En primer lugar, gracias a Pam Ahearn, y, ¡cuidado!, una agente con una BlackBerry nueva es algo peligroso. En segundo lugar, como siempre, a la estupenda gente de Random House: Gina Centrello, mi editora (y lo digo con gran orgullo); Libby McGuire, por su respaldo inquebrantable; Mark Tavani, que ha vuelto a proporcionarme su valioso asesoramiento en materia de edición; Cindy Murray, a la que le encanta despacharme; Kim Hovey, que, no sé cómo, consigue que la gente me quiera; Rachel Kind, responsable de difundir el libro por el mundo entero; Beck Stvan, el artista supremo de las cubiertas; Carole Lowenstein, y, por último, a todos los de Promociones y Ventas, sin cuyo esfuerzo supremo nada sería posible.

Además, me gustaría mencionar a Vicki Satlow, nuestra agente literaria italiana, que logró que el viaje a Italia resultara productivo; a Michele Benzoni y su esposa, Leslie, que nos hicieron sentir como en casa en Venecia; a Cristina Córtese, que nos enseñó la basílica de San Marcos y nos proporcionó una información inestimable; a todos los de Nord Publishing en Italia, un equipo increíble, y a Damaris Corrigan, una dama genial que una noche, durante la cena, espoleó mi imaginación. Mi más sincero agradecimiento a todos.
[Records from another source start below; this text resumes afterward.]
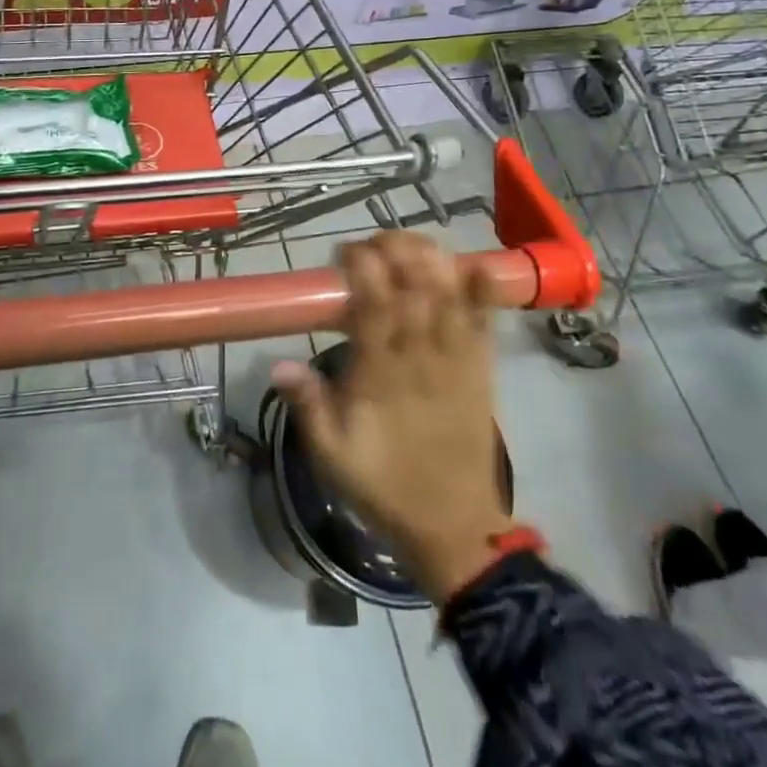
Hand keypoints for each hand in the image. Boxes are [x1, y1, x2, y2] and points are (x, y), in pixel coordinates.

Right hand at [271, 232, 513, 603]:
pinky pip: (488, 320)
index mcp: (382, 374)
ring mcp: (458, 359)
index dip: (362, 268)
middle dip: (395, 249)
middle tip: (371, 243)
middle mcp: (422, 357)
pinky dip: (484, 289)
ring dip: (432, 258)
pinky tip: (473, 264)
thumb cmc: (384, 485)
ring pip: (451, 293)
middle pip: (416, 285)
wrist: (453, 524)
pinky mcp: (483, 368)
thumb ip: (308, 406)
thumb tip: (279, 363)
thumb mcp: (331, 455)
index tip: (342, 254)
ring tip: (409, 244)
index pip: (374, 304)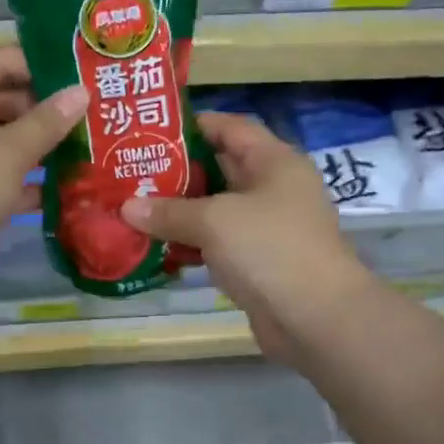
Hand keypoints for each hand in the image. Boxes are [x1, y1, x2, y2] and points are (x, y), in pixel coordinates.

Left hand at [0, 46, 87, 313]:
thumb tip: (81, 92)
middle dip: (43, 110)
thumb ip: (46, 122)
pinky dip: (24, 184)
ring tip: (88, 149)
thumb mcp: (7, 152)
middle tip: (93, 115)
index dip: (37, 63)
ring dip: (38, 149)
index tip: (80, 71)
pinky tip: (65, 190)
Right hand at [123, 112, 374, 360]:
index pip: (230, 127)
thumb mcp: (214, 221)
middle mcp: (273, 189)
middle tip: (131, 172)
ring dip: (178, 212)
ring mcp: (266, 228)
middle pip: (219, 168)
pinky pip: (217, 244)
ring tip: (134, 209)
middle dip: (176, 172)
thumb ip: (169, 211)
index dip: (192, 125)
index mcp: (273, 162)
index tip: (150, 131)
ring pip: (215, 210)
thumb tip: (127, 208)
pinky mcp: (258, 262)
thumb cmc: (270, 249)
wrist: (316, 318)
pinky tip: (156, 248)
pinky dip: (189, 244)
Hay alguien más a quien debo una mención especial desde hace tiempo: mi hermano Bob y su esposa Kim, su hija Lyndsey y su hijo Grant. Aunque no lo digo lo bastante, todos vosotros sois muy especiales para mí.

Por último, este libro está dedicado a la que es mi esposa desde hace unos meses, que ha visto crecer la historia desde que no era más que una idea en bruto hasta convertirse en palabras plasmadas en papel. Por sus consejos, sus críticas y su apoyo durante todo el proceso.

Steve Berry

***

[1] Food and Drug Administration, organismo estadounidense responsable de la regulación de alimentos y fármacos. (N. del T.)